**Passage provided**

___

As explained below, this result could be avoided if Delaware courts clarified that fiduciary duties permit directors to serve shareholders’ non-financial interests as well—though, traditional shareholders might object. In the meantime, SLBs provide an interim solution to this problem and allow corporate directors to capture (more of ) the potential gains among their constituencies.
B. A “Tax” on Traditional Shareholders
On the other hand, there is another outcome that we should also expect to be fairly common: some Delaware directors will take impact ESG actions anyway. The practical difficulties of strictly enforcing the shareholder wealth maximization norm insulate Delaware directors from fiduciary liability, such that those who want to take impact ESG actions will in many cases be able to do so without adverse legal consequences.
For one thing, even under the canonical view of Delaware law, the legal analysis of whether any particular corporate action satisfies directors’ fiduciary duties is far from simple in practice, due to the difficulty of determining the economic impact of that action at the time the decision to take it is made. Some actions taken in the name of ESG may ultimately increase shareholder wealth, and others may decrease it—but in most cases, there’s at least a colorable argument ex ante that shareholder wealth will be increased over the long term. This is because “ESG investing . . . is so complex and multi-faceted that almost any action short of theft or outright destruction of corporate property can be defended on some ESG ground or the other.” Directors who believe that reducing a company’s carbon emissions will improve its resilience in the face of the more negative effects of climate change, for example, may well be inclined to expect that any such reduction will result in net economic gain for their shareholders in the long run.

___

**Source data**
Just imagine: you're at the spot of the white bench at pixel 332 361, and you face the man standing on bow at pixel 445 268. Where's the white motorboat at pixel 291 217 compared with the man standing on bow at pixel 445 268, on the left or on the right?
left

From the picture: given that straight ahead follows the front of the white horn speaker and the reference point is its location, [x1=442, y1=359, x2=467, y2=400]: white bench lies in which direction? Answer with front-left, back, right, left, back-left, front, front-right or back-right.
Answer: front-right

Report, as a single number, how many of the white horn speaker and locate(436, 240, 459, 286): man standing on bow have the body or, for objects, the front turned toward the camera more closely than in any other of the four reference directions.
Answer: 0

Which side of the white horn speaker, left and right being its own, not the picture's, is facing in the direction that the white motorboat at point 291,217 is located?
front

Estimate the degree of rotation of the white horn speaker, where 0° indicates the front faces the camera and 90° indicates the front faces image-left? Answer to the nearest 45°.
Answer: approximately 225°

___

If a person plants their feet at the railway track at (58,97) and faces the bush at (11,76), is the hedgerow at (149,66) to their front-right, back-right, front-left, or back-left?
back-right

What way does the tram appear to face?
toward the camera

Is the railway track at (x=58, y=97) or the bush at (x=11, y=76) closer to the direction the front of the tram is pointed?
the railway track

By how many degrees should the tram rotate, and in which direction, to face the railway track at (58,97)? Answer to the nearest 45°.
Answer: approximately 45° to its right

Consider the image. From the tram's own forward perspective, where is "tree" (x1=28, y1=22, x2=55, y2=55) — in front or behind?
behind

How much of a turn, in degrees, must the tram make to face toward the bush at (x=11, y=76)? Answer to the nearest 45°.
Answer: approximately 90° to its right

___

Write the next part of the passage on Delaware directors and ESG actions, starting after its final sentence.

In other words, the above discussion assumed that it was a simple task to identify an action as an impact ESG action—that is, to identify which ESG-driven actions will decrease financial return rather than increase it. In reality, directors are tasked with making judgments about which courses of action are reasonably likely to produce a certain outcome, rather than selecting options with predetermined values.
This goes hand in hand with the business judgment rule, which functions as a limit to shareholders’ ability to enforce a strict wealth maximization norm in practice. The “business judgment rule gives blanket protection to any decision that can be framed, in good faith, as linked to shareholder value.” Decisions of directors that turn out to be unsuccessful (i.e., that lose money for the corporation and its shareholders) are not automatically determined to be violations of directors’ fiduciary duties. What matters for the court’s analysis is not how a decision appears in hindsight but how it appeared to the directors at the time they made it: a Delaware court will not overturn a board decision that can be “attributed to any rational business purpose.” Because this rational basis test is a fairly low bar, it is only in rare cases that some rational explanation cannot be provided, which gives the business judgment rule’s protection a wide-reaching application. For impact ESG actions, then, this means directors are able to avoid liability for violations of fiduciary duty unless they are unable to sincerely and reasonably conclude that shareholders will ultimately benefit from them.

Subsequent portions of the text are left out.